Someone recently said to me, “Success made me timid. Once I realized people liked me and trusted me and expected things from me, I started going inward and getting quieter, choosing my words, cutting out parts of myself that I’d share publicly because I didn’t want to run the risk of people not liking me.”
That made me feel sad. Like, stone-in-the-fucking-chest sad. I felt sad because I recognized myself in it. Being a writer or creator means taking on a certain responsibility — to yourself, your community, your platform. It requires care, nourishment, and respect. That cannot be neglected. But sometimes, when you do have the pressure of engagement, you don’t know what will work for or speak to or help everyone. So you freeze. You question yourself. You wonder why you’re there at all.
We have to reevaluate what’s working and what isn’t about our success, our availability, and our day-to-day lives as creators AND humans.
When we have the chance to share our voices, to speak out, to do something beyond ourselves, to make community spaces, to publish a fucking book that people read — we are doing something magical, magnificent, and life-altering. I should know this. I am the first person in my family to go to college — straight out of foster care. I took out thousands of dollars in loans and got a Master’s degree because I thought it’d give me a leg up (it gave me some big opportunities — along with massive debt). I fought CPTSD and extreme trauma to get where I am, so how dare I question it?
Because we each get to reevaluate what is working and what isn’t. When we don’t assess what makes us feel good and true and right, we can never grow or be okay in our own skin.

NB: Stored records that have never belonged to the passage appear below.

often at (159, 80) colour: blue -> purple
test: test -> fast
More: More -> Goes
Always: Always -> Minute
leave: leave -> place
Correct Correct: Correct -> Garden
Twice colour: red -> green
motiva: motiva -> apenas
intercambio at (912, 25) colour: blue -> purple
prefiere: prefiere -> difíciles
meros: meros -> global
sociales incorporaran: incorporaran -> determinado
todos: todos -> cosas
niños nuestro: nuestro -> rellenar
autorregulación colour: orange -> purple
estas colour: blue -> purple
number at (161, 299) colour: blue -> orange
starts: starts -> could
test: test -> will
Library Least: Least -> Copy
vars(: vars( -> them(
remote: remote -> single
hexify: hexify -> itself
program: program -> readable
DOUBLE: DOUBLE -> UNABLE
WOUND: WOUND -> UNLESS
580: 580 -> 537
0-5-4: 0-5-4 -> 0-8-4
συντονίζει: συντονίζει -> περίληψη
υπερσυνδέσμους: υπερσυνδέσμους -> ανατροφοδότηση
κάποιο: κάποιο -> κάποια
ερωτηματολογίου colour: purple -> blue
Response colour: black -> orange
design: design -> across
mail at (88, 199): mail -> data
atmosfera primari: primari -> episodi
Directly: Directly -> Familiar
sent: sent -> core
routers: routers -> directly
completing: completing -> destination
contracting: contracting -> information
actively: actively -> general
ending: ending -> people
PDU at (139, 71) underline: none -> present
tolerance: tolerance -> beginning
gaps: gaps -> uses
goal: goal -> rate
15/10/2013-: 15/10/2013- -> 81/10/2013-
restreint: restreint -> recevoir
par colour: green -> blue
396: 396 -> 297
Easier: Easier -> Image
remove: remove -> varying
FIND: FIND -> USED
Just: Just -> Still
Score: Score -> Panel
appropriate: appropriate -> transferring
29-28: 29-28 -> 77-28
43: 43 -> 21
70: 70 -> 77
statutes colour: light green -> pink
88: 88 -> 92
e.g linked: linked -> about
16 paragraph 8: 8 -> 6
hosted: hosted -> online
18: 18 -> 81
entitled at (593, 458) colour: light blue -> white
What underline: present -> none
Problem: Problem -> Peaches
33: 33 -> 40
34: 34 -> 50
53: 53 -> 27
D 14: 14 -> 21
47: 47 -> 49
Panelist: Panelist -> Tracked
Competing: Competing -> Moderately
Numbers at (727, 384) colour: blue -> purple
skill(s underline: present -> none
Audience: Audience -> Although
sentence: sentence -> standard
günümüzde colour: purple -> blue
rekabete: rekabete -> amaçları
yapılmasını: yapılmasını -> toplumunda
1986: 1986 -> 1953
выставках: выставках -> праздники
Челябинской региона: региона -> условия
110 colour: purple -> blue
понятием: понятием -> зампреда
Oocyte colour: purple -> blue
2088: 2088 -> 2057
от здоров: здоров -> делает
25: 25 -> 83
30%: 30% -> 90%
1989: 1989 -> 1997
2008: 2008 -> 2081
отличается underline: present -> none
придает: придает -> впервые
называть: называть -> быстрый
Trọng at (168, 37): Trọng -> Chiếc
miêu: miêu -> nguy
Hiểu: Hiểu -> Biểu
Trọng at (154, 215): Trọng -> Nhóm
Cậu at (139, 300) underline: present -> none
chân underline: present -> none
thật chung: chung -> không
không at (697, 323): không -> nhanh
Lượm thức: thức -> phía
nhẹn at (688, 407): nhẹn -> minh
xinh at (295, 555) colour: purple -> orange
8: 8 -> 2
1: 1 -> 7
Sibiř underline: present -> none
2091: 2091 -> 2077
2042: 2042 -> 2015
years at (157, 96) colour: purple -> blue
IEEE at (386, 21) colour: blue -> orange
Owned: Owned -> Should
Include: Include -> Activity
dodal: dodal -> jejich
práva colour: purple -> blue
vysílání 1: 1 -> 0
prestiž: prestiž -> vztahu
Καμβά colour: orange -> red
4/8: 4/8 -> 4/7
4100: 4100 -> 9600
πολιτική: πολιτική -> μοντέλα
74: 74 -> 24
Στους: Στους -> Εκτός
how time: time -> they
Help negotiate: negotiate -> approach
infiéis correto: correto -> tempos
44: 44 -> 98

I have talked to so, so, so many people whose success became a sort of albatross — precisely because it is not always in alignment with what feels right. You can have and lack something at the same time.
I feel like on my way “up,” I forgot to shed some necessary skin. But then I realized that my sense of success is more internal. It’s more about how I feel about myself than, say, follower count.
In the end, I have decided to make a list of things that I personally can do to alleviate some of those pressures and fears:
Find gratitude and start from there. It is a privilege to be in the position of questioning what success looks like.
Stop letting social media dictate my “brand.” Instead, share more of myself, without fear of it being “off-brand.” If I lose followers, oh well.
Nurture hobbies outside of my career path.
Stop trying to make everyone like you. Stop worrying you’ll offend someone. Just try your best at being kind — and if it doesn’t cut it, fuck it.
Realize that “success” is determined by how you feel about yourself or what you can do for others, not by what you have.
There is such thing as too much of a good thing. Realize that rest, silence, and time away is necessary.
This is my confession. I hope it resonates.